Case ID: ga-app_27/html/0288-01.html
Source: Caselaw Access Project
Author: {"author": "Broyles, C. J. Bloodworth, J.,", "license": "Public Domain", "url": "https://static.case.law/"}
Date Created: 2024-08-24T03:29:51.129683

12432.
    DALTON v. THE STATE.
    1. The ground of the motion for a new trial based upon alleged newly discovered evidence cannot be considered, since there is no affidavit by the movant’s counsel that they did not before the trial know of the existence of such evidence, and that it could not have been discovered by the exercise of ordinary diligence.
    2. The charge of the court was full and fair and was not subject to the exception taken.
    3. The verdict was amply authorized by the. evidence, and the refusal to grant a new trial was not error.
    Decided July 12, 1921.
    Indictment for assault with intent to rape; from Catoosa superior court — -Judge Tarver. March 25, 1921.
    
      W. E. Mann, Gordon Mann, for plaintiff in error.
    
      J. M. Lang, solicitor-general, contra.
   Broyles, C. J.

The indictment in this case charged an assault and battery with intent to commit rape, and this case is therefore distinguished from Owens v. State, 9 Ga.

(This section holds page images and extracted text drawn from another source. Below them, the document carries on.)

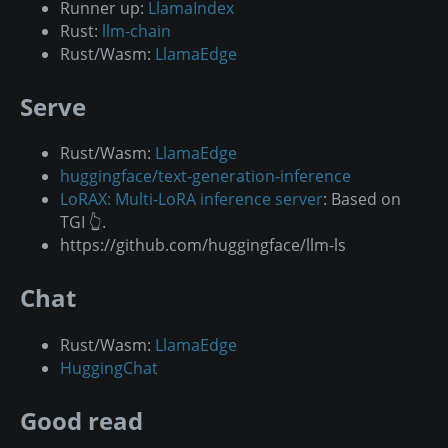
Runner up:
LlamaIndex
Rust:
llm-chain
Rust/Wasm:
LlamaEdge
Serve
Rust/Wasm:
LlamaEdge
huggingface/text-generation-inference
LoRAX: Multi-LoRA inference server
: Based on
TGI 👆.
https://github.com/huggingface/llm-ls
Chat
Rust/Wasm:
LlamaEdge
HuggingChat
Good read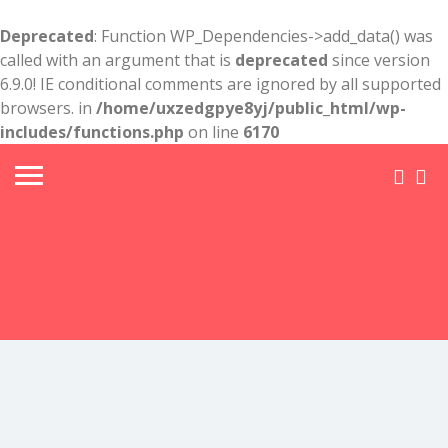
Deprecated
: Function WP_Dependencies->add_data() was
called with an argument that is
deprecated
since version
6.9.0! IE conditional comments are ignored by all supported
browsers. in
/home/uxzedgpye8yj/public_html/wp-
includes/functions.php
on line
6170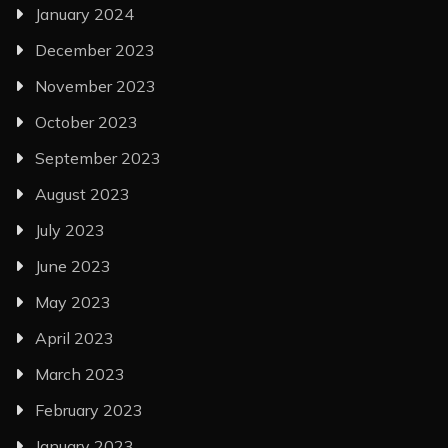
January 2024
December 2023
November 2023
October 2023
September 2023
August 2023
July 2023
June 2023
May 2023
April 2023
March 2023
February 2023
January 2023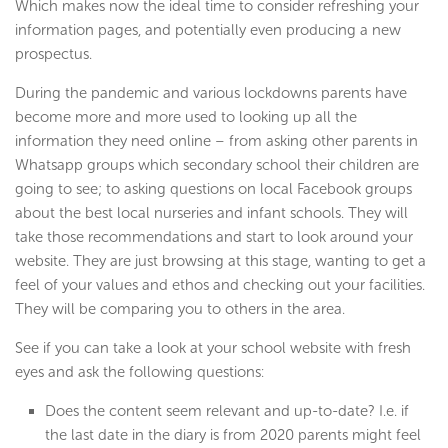
Which makes now the ideal time to consider refreshing your
information pages, and potentially even producing a new
prospectus.
During the pandemic and various lockdowns parents have
become more and more used to looking up all the
information they need online – from asking other parents in
Whatsapp groups which secondary school their children are
going to see; to asking questions on local Facebook groups
about the best local nurseries and infant schools. They will
take those recommendations and start to look around your
website. They are just browsing at this stage, wanting to get a
feel of your values and ethos and checking out your facilities.
They will be comparing you to others in the area.
See if you can take a look at your school website with fresh
eyes and ask the following questions:
Does the content seem relevant and up-to-date? I.e. if
the last date in the diary is from 2020 parents might feel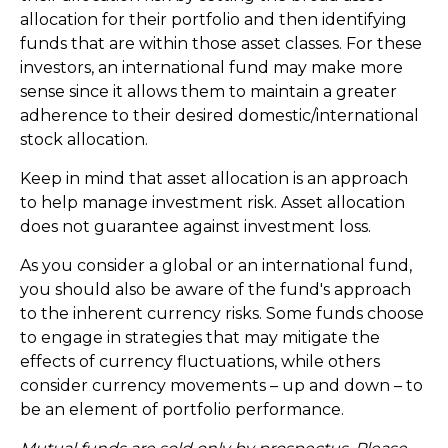
allocation for their portfolio and then identifying
funds that are within those asset classes. For these
investors, an international fund may make more
sense since it allows them to maintain a greater
adherence to their desired domestic/international
stock allocation.
Keep in mind that asset allocation is an approach
to help manage investment risk. Asset allocation
does not guarantee against investment loss.
As you consider a global or an international fund,
you should also be aware of the fund's approach
to the inherent currency risks. Some funds choose
to engage in strategies that may mitigate the
effects of currency fluctuations, while others
consider currency movements – up and down – to
be an element of portfolio performance.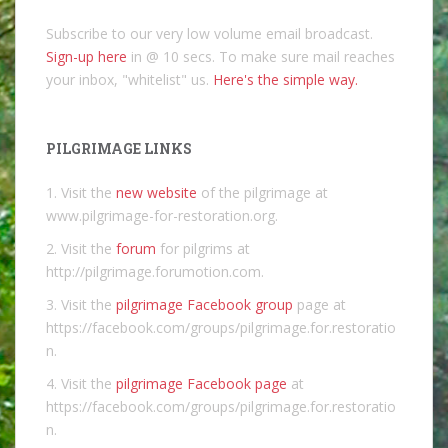
Subscribe to our very low volume email broadcast.
Sign-up here
in @ 10 secs. To make sure mail reaches
your inbox, "whitelist" us.
Here's the simple way.
PILGRIMAGE LINKS
1. Visit the
new website
of the pilgrimage at
www.pilgrimage-for-restoration.org.
2. Visit the
forum
for pilgrims at
http://pilgrimage.forumotion.com.
3. Visit the
pilgrimage Facebook group
page at
https://facebook.com/groups/pilgrimage.for.restoratio
n.
4. Visit the
pilgrimage Facebook page
at
https://facebook.com/groups/pilgrimage.for.restoratio
n.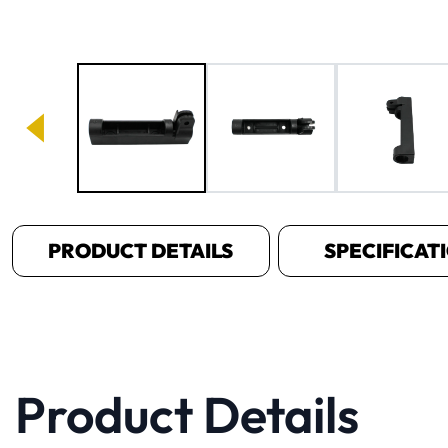
Image 1 of 5
PRODUCT DETAILS
SPECIFICAT
Product Details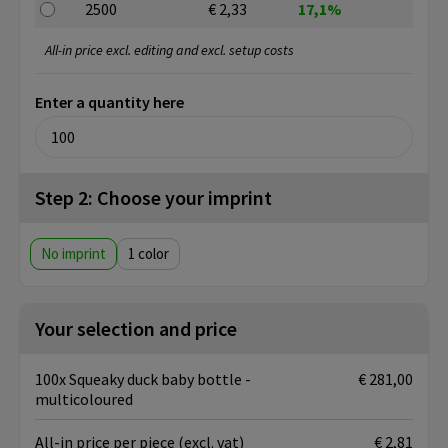
2500
€ 2,33
17,1%
All-in price excl. editing and excl. setup costs
Enter a quantity here
Step 2: Choose your imprint
No imprint
1
Your selection and price
100x Squeaky duck baby bottle -
€ 281,00
multicoloured
All-in price per piece
(excl. vat)
€ 2,81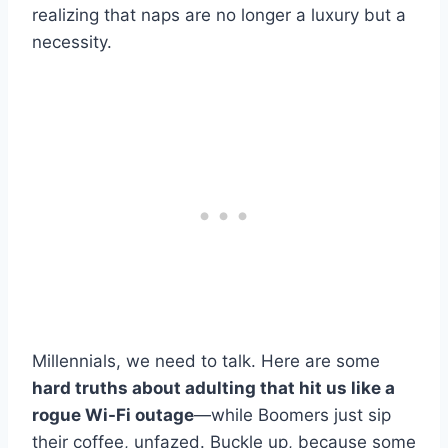
realizing that naps are no longer a luxury but a
necessity.
Millennials, we need to talk. Here are some
hard truths about adulting that hit us like a
rogue Wi-Fi outage
—while Boomers just sip
their coffee, unfazed. Buckle up, because some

App. 441 (71 S. E. 680), relied on by counsel for the plaintiff in error; for in that case no battery was charged, and this court held that as no battery was charged in the indictment, the accused could not be convicted of an assault and battery.

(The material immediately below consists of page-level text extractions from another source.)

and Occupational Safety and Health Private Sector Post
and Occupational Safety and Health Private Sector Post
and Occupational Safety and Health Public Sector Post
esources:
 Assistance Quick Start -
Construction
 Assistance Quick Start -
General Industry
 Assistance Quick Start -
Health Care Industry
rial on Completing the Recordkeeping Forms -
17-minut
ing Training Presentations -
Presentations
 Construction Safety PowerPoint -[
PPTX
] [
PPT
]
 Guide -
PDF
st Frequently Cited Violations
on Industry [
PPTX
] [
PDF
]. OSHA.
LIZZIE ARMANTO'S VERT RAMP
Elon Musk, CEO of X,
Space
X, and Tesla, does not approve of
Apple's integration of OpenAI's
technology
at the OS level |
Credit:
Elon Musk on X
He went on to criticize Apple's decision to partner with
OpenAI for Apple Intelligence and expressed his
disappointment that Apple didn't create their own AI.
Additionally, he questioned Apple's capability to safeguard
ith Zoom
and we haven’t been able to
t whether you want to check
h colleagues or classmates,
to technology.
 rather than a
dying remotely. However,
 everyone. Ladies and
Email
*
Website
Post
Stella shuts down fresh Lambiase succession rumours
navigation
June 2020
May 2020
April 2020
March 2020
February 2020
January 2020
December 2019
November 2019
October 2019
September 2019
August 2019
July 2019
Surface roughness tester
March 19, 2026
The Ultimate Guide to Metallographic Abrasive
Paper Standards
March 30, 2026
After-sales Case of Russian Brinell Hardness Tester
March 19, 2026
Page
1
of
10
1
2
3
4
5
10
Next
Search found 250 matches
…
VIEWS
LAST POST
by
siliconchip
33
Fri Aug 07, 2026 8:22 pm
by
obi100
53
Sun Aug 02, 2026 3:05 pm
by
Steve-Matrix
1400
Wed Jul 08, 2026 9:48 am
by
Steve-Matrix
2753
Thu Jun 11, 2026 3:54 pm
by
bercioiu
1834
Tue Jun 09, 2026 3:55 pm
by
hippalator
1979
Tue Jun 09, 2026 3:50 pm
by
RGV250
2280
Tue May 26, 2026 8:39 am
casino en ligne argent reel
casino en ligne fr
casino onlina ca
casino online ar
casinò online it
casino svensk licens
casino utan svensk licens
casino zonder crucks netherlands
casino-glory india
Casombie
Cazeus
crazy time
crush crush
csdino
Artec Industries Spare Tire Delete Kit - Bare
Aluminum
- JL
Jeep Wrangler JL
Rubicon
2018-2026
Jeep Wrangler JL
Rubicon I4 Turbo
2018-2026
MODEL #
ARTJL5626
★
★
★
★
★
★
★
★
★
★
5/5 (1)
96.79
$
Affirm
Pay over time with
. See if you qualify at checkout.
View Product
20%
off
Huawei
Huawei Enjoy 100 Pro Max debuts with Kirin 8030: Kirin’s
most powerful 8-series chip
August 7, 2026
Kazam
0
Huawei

Upon the trial the evidence adduced amply authorized a finding that an assault and battery had been committed by the accused, and did not demand a finding that it had been committed with intent to rape. The court therefore did not err in submitting to the jury the question whether the accused was guilty of an assault with intent to rape, or merely of an assault and battery. While it is true, as was stated by Judge Bussell in Gibson v. State, 10 Ga. App. 117 (72 S. E. 944), that “an assault with intent to induce consent to sexual intercourse on the part of a female child under the age of consent is not assault and battery, but assault with intent to rape,” it is also obviously true that if the assault and battery was made by the accused on the female child without the intent to induce her consent to sexual intercourse, but merely with intent to gratify his passion by rubbing his private parts upon some portion of her person, he would be guilty of an assault and battery, and not of an assault with intent to rape. These questions were properly submitted to the jury in the charge of the court, and the verdict of assault and battery was amply authorized by the evidence.

Judgment affirmed.

Luke, J., concurs. Bloodworth, J., dissents.

Bloodworth, J.,

dissenting. I can not agree with the majority of the court in their opinion in this case, except as to the ruling stated in the first headnote. The evidence for the State was uncontradicted and unimpeached, and, if believed, demanded a verdict of guilty as charged. If the statement of the defendant was true, he should have been acquitted. There is no middle ground; and, in my opinion, it was error requiring the grant of a new trial for the judge to charge the jury on assault and battery. Gibson v. State, 10 Ga. App. 117 (72 S. E. 944).